Le nouvel abus de dépendance économique

L’ordonnance 2016-131 du 10 février 2016 réformant le droit des contrats, entrée en vigueur le 1er octobre 2016 a institué à l’article 1143 du code civil, un vice de violence découlant de l’abus de dépendance dans lequel se trouve un cocontractant. Il y a une volonté du législateur de se rapprocher des autres droits européens, et de protéger les parties faibles au contrat.

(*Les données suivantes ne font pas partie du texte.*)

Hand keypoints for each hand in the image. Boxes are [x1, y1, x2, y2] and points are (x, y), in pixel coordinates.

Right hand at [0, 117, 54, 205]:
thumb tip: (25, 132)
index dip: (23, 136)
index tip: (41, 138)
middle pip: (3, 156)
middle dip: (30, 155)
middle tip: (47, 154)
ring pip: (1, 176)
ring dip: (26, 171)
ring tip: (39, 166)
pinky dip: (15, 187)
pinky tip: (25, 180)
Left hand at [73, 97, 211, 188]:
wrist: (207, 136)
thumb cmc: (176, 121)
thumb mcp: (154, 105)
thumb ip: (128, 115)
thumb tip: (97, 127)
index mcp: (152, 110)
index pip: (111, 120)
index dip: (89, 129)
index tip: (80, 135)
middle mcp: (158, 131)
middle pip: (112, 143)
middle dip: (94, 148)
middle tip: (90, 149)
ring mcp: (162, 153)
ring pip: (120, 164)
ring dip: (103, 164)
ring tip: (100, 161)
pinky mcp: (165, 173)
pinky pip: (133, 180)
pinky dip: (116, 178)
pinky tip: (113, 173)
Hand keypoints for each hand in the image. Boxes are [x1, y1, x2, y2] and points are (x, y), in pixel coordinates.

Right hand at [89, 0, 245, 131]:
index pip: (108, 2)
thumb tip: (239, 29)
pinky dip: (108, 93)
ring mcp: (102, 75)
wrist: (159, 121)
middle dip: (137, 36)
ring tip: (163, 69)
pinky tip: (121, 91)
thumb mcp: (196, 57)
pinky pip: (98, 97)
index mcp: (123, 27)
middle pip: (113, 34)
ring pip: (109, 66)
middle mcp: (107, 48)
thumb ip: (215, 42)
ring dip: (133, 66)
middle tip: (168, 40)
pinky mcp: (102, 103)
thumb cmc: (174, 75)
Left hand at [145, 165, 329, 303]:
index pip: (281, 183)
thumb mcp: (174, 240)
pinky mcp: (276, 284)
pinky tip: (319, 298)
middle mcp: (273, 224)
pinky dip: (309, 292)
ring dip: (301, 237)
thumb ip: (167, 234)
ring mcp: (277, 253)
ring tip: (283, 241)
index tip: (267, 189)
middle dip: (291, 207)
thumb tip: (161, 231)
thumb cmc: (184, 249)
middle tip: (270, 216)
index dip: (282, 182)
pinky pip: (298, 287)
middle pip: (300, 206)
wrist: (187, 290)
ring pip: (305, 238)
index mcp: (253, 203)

L’abus de dépendance est assimilé au vice de violence de l’article 1140, appréhendé sous l’angle des vices du consentement. Deux conditions cumulatives sont à réunir afin de s’en prévaloir, un état de dépendance, entendu au sens large, c’est-à-dire qu’il n’est pas limité à l’état de dépendance économique, mais recouvre notamment la dépendance financière, technologique, ou psychologique. Ensuite, cet état de dépendance doit avoir pour conséquence que, le partenaire n’aurait pas souscrit en l’absence d’un telle contrainte, et l’autre partie doit en avoir retiré un « avantage manifestement excessif ». Les sanctions encourues sont la nullité du contrat et des dommages et intérêts devant le juge civil. Le champ d’application de cette disposition est large, il appréhende toutes les hypothèses de violence, tous les types de contrats, et également tous types de personnes quel que soit leur qualité. Cela permet ainsi la protection des personnes vulnérables, et non plus seulement des entreprises.

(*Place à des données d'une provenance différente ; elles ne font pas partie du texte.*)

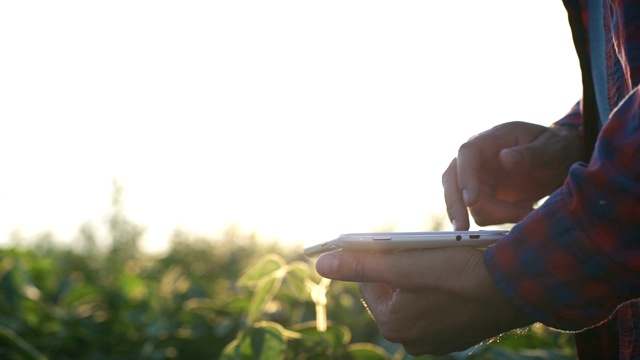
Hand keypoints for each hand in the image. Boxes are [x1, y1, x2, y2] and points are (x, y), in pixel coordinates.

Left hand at [315, 248, 531, 355]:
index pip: (369, 283)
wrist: (518, 286)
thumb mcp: (405, 264)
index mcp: (394, 324)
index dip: (380, 258)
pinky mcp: (457, 335)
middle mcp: (412, 340)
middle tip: (422, 250)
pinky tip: (456, 275)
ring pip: (416, 297)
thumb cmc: (460, 271)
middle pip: (393, 291)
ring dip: (422, 276)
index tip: (394, 243)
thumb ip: (362, 265)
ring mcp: (436, 340)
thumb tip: (321, 263)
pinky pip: (437, 306)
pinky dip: (440, 289)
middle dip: (403, 268)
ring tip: (441, 260)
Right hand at [442, 121, 584, 229]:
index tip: (472, 200)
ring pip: (465, 203)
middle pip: (452, 180)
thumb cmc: (554, 147)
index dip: (465, 176)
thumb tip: (504, 158)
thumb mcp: (550, 148)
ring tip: (526, 212)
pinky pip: (481, 212)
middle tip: (462, 228)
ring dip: (493, 214)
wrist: (559, 160)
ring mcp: (478, 179)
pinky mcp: (484, 196)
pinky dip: (499, 219)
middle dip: (455, 205)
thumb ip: (529, 153)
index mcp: (491, 140)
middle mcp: (478, 159)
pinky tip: (522, 213)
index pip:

Il existe également deux dispositions du code de commerce qui appréhendent l’abus de dépendance économique, l’article L420-2-2 dont une proposition de loi en cours vise à mieux définir l’abus de dépendance économique, et l’article L442-6. Ces dispositions ont un champ d’application plus réduit puisqu’elles concernent uniquement les contrats de commerce. L’article L420-2-2 dans sa rédaction modifiée, comporterait également deux conditions cumulatives, la preuve de la dépendance, entendue comme « la rupture des relations commerciales entre le fournisseur et le distributeur risquerait de compromettre le maintien de son activité » et « le fournisseur ne dispose pas de solution de remplacement aux dites relations commerciales, susceptibles d’être mises en œuvre dans un délai raisonnable ». Ainsi que la preuve que l’abus est susceptible d’affecter la concurrence, à court ou moyen terme. L’article L442-6 incrimine le fait pour un producteur, commerçant ou industriel « d’abuser de la relation de dépendance dans laquelle il tient un partenaire, ou de sa puissance d’achat ou de vente, en le soumettant à des conditions commerciales ou obligations injustifiées ». Ces deux dispositions propres aux contrats de commerce permettent, de la même manière, d’obtenir la nullité du contrat et des dommages et intérêts. Mais, également, de saisir l’Autorité de la Concurrence qui pourra infliger de fortes amendes.

Il est nécessaire de voir maintenant comment la pratique va s’emparer de ce nouvel article 1143 du Code civil, et articuler ces trois régimes entre eux.